▶ [Task description]:
Below are some records. Count the lines with "parameter" in them and give nothing but the total.

::: Dataset :::

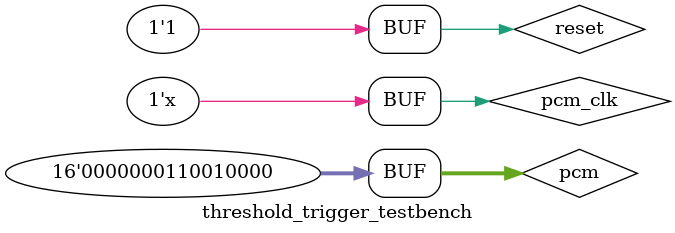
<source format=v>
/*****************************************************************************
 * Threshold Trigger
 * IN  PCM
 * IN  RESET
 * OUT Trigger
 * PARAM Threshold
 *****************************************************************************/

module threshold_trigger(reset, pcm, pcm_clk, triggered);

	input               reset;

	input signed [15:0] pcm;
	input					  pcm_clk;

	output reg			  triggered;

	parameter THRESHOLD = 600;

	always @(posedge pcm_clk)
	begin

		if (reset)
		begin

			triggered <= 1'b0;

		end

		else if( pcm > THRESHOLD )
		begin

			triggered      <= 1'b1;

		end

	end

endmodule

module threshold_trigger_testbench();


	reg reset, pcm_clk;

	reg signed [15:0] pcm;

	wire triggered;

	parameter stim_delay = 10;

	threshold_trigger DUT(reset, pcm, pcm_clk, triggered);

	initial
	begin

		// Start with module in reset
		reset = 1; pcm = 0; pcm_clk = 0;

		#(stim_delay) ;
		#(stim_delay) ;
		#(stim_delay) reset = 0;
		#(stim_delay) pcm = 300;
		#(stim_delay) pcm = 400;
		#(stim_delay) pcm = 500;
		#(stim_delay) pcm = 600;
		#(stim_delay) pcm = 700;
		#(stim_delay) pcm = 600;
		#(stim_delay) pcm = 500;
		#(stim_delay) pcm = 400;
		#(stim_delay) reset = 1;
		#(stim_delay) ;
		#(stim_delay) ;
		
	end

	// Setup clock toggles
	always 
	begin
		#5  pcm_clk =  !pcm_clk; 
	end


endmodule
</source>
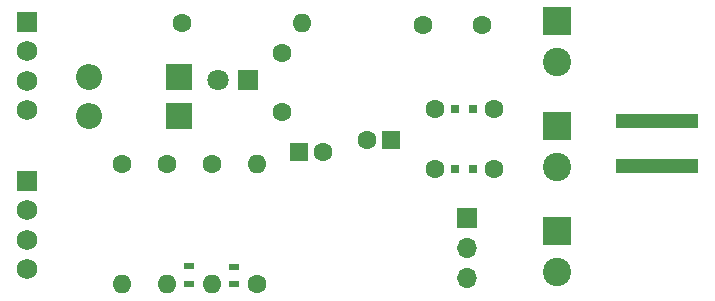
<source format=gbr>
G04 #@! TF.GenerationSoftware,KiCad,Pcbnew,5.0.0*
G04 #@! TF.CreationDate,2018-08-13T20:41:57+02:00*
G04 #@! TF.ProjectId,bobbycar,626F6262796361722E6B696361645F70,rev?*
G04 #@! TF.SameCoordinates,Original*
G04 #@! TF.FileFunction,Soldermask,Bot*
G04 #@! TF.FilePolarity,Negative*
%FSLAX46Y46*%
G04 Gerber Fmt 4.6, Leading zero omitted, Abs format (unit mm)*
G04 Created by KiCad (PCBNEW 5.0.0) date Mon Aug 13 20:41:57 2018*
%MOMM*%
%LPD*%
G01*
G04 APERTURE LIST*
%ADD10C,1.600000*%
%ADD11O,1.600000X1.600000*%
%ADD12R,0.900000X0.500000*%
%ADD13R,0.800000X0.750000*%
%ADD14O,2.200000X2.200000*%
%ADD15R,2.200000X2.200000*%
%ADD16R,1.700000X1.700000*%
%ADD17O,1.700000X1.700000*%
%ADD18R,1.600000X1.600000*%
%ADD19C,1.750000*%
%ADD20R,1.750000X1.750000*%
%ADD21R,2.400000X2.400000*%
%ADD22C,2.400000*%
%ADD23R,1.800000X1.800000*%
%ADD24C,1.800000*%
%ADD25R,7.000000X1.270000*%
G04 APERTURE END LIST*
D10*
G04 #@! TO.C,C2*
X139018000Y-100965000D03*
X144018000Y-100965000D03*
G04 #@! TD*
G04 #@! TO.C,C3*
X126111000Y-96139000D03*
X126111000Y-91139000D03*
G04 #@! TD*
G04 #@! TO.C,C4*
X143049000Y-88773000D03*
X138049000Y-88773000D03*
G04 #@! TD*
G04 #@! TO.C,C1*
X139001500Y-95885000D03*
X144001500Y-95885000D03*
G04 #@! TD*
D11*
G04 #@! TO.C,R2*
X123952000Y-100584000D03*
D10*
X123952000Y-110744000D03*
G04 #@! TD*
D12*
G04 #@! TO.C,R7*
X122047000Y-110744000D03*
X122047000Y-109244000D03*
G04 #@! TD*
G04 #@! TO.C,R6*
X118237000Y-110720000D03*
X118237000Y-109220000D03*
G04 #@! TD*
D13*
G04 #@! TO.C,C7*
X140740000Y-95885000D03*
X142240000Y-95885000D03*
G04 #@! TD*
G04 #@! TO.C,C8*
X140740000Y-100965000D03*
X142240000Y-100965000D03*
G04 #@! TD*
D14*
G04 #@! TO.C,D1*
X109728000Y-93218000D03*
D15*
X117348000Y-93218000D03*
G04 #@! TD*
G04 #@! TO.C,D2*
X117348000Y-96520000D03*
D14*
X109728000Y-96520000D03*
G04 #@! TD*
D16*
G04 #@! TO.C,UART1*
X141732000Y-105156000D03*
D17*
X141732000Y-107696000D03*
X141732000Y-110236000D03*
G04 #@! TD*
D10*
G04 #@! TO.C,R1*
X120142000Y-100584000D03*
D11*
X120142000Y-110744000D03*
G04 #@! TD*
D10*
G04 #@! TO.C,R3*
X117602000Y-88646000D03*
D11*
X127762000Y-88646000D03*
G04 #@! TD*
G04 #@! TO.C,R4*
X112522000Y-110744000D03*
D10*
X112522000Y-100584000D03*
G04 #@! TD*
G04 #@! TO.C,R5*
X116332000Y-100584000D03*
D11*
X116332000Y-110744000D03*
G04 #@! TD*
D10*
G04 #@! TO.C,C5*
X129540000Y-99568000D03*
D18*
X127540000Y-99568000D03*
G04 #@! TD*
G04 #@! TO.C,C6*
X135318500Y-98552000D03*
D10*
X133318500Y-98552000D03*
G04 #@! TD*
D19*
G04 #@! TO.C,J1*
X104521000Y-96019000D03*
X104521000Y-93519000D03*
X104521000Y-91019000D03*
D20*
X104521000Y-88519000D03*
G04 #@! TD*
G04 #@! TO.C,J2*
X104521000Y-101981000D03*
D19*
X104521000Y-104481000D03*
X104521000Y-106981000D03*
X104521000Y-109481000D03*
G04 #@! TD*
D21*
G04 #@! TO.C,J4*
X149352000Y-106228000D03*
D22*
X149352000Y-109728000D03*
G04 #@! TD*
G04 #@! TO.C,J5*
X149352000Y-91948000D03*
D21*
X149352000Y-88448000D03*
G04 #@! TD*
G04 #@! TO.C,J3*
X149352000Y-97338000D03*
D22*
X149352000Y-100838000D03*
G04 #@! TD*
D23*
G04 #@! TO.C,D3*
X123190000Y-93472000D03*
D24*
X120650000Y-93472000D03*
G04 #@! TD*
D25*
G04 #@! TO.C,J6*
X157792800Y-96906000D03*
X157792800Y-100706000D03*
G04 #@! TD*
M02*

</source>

:::

▶ [Response to this task]:
2